- 8079 Thompson Road Holland Patent, New York United States

Information
- Type: Public
- Motto: Committed to Excellence
- School district: Holland Patent Central School District
- Principal: Aidyn Mosher
- Teaching staff: 39.58 (FTE)
- Grades: 9 to 12
- Enrollment: 405 (2023-2024)
- Student to teacher ratio: 10.23
- Colors: Purple and gold
- Athletics conference: Center State Conference
- Mascot: The Golden Knight
- Nickname: Harvard on the Hill
- Team name: Golden Knights
- Website: Web Site

= Holland Patent High School =

Holland Patent High School is a U.S. high school located in Holland Patent, New York, a village in Oneida County, central New York State, about 12 mi northwest of Utica and 10 mi east of Rome. The area served by the school is primarily a residential bedroom community for several small-to medium-sized cities, including Utica, Rome, and Syracuse.

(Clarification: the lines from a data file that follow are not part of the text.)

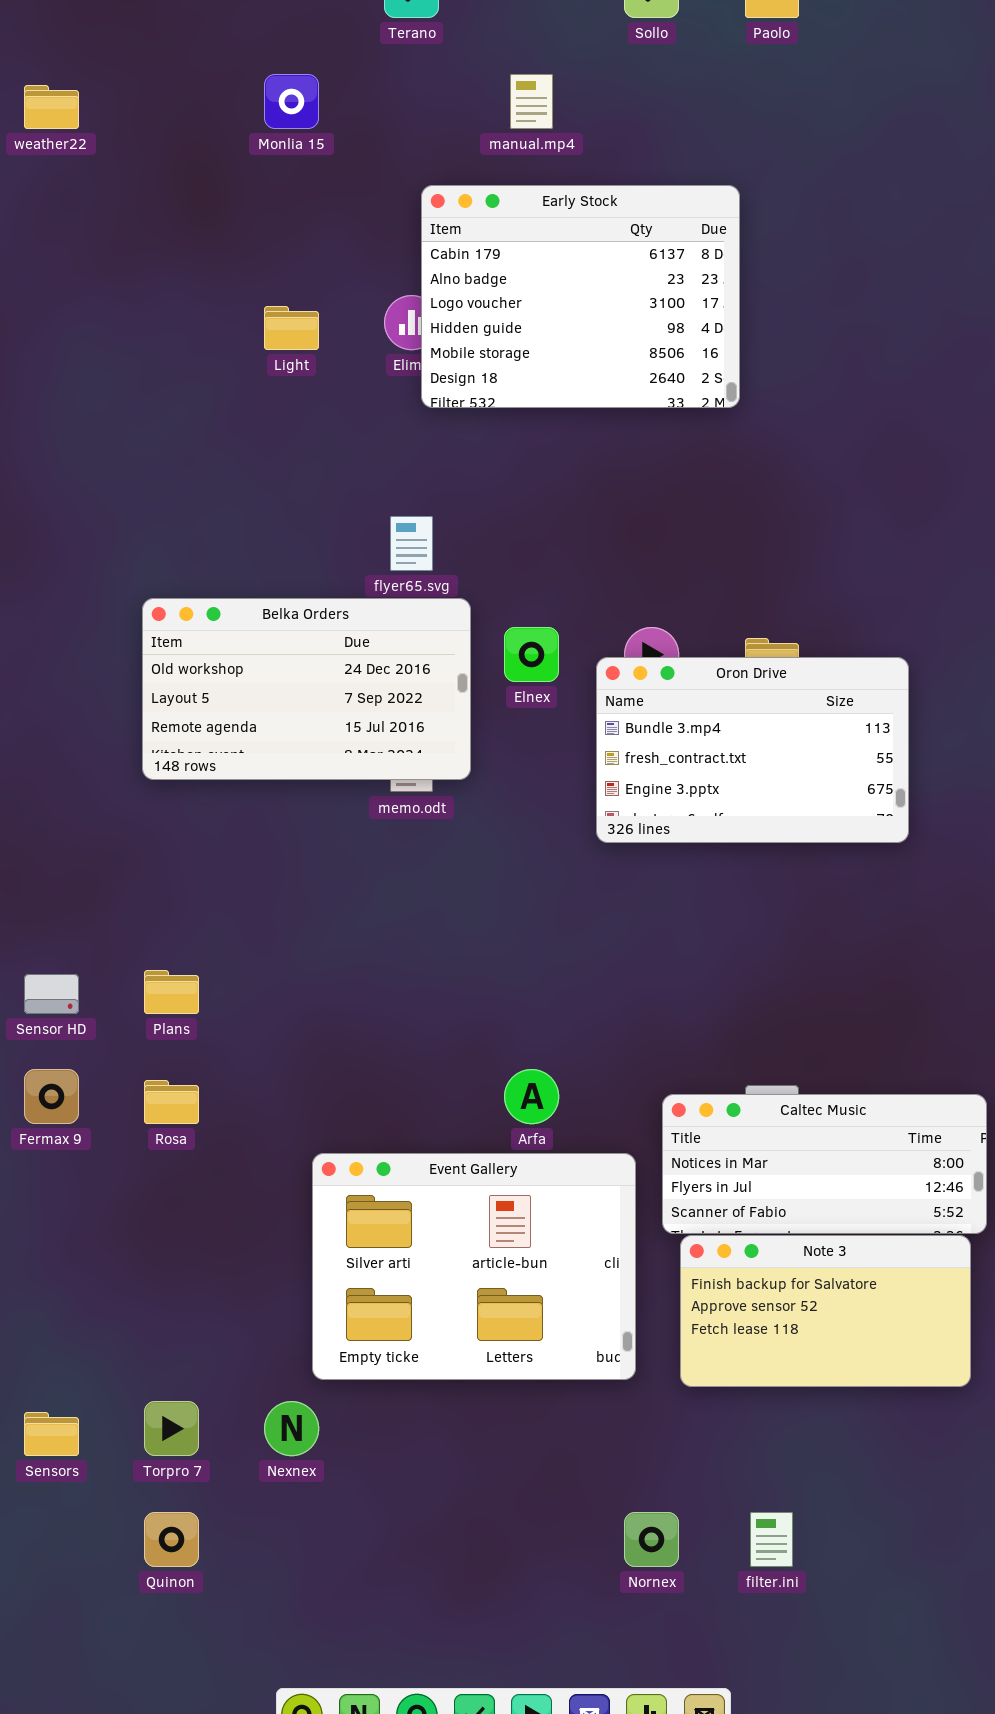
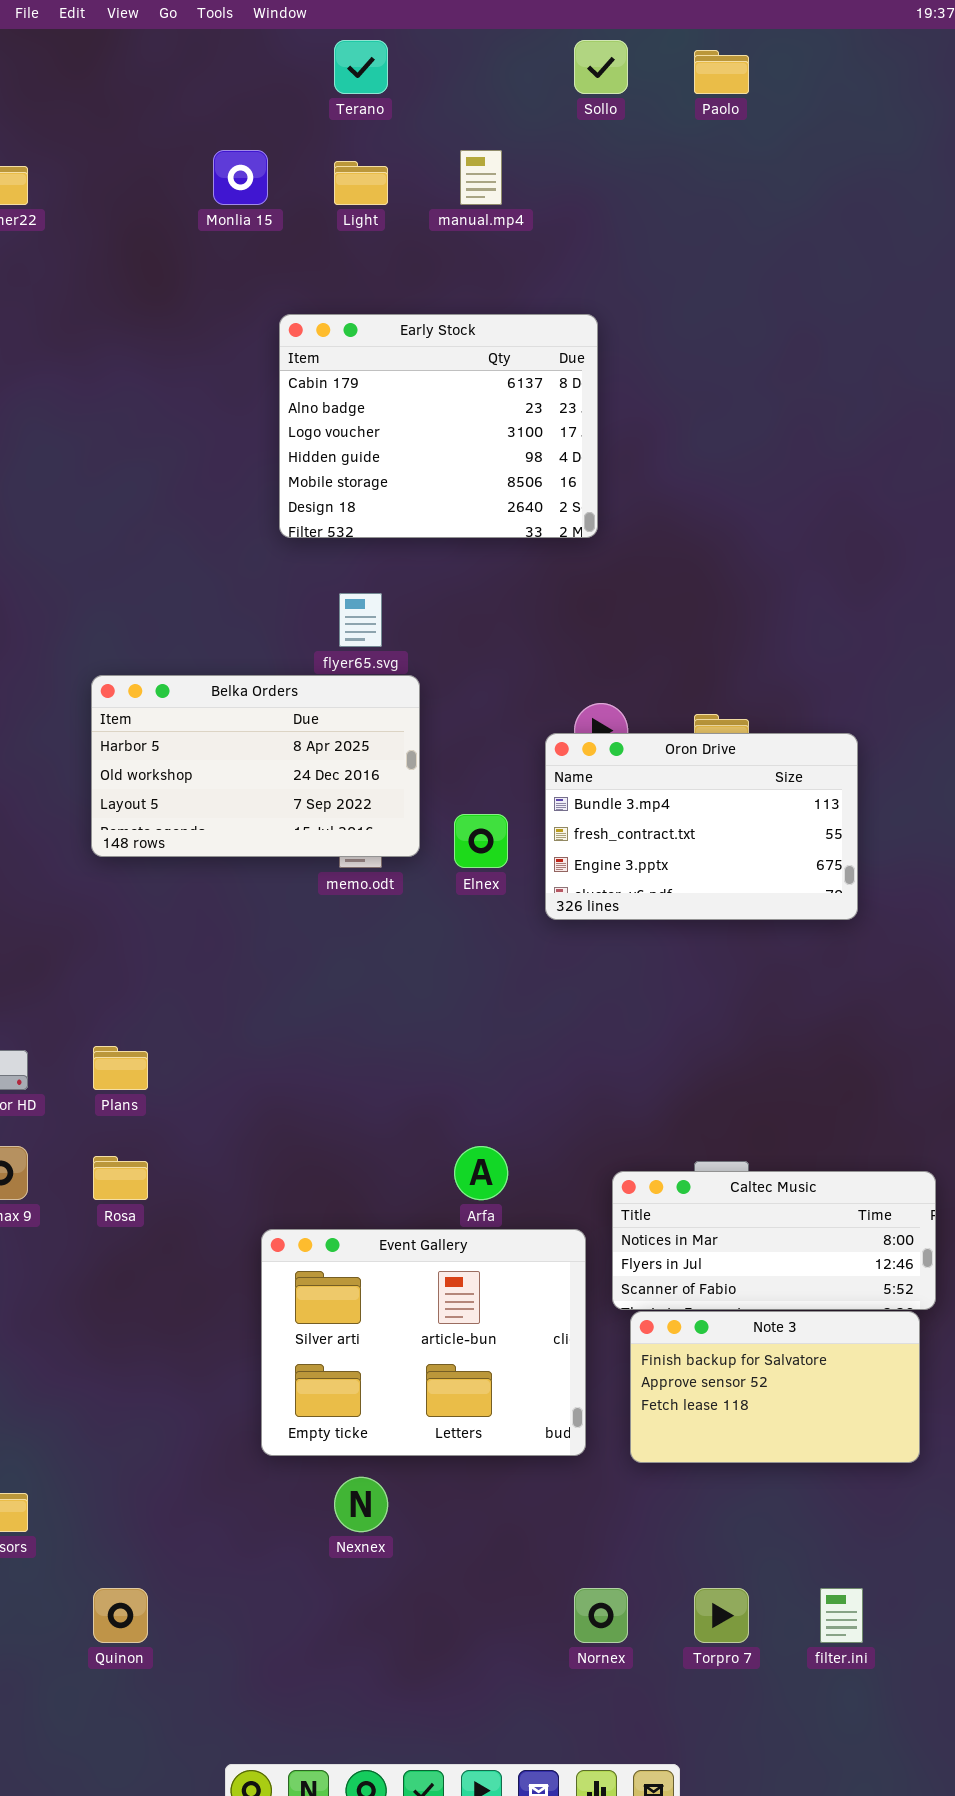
Early Stock: [421,185,740,408] -> [279,314,598,538], moved
Light: [264,306,319,350] -> [334,161,388,205], moved
Belka Orders: [142,598,471,780] -> [91,675,420,857], scrolled up 1 row
Elnex: [504,627,559,682] -> [454,814,508,868], moved
Torpro 7: [144,1401,199,1456] -> [694,1588,749,1643], moved
Nexnex: [264,1401,319,1456] -> [334,1477,388,1532], moved
filter.ini: [750,1512,793,1567] -> [820,1588,863,1643], moved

460 students were enrolled in the school as of the 2018–19 school year, with the senior class having 121 members. The average class size is 23. The current principal is Aidyn Mosher As of October 2018, there were 41 teaching staff.

==Academics==

Seven advanced placement courses (Biology, Calculus, English Language and Composition, Government, Music Theory, US History, World History) and are offered in addition to the usual high school curriculum. Holland Patent offers an array of dual-credit classes with Mohawk Valley Community College and two writing courses with Syracuse University Project Advance. The school has an average SAT score of 1094, and an average ACT score of 24. The SAT score is in the 68th percentile, nationally, while the school's ACT composite score is in the 74th percentile, nationally. 72% of the Class of 2018 went on to continue their education. 38% went on to 4-year colleges, 30% went on to 2-year colleges, 2% went on to trade schools, and 2% joined the military.

==Sports==
In addition to excellence in the classroom, Holland Patent has a particularly successful sports program. The athletics program at Holland Patent offers 14 boys' sports and 13 girls' sports. The fall 2018 season brought particular success to the Golden Knights. Holland Patent Football captured their first sectional title in 29 years, in addition to their first league title since 1997. Holland Patent Girls' Soccer won their first sectional title, and advanced to the championship match in the NYSPHSAA state tournament, ousting state ranked No. 2 Academy of the Holy Names in a raucous game that resulted in several yellow cards being handed to both teams, a red card to a player from the Academy of the Holy Names, and one parent ejection for screaming obscenities at a ref. The Holland Patent Field Hockey Team (HOPAFIHO) defended their 2017 sectional title. The Holland Patent Lady Aqua Knights (Girls' swim and dive), under the leadership of coach Mark Celecki, finished 2nd at sectionals and sent a slew of teammates to state qualifiers. The boys tennis team proved to be strong in the spring season with an easy victory over undefeated Cooperstown (69-0).

In addition to sports, the school offers a co-ed cheer squad for the fall/winter seasons and many arts programs, including music and drama studies.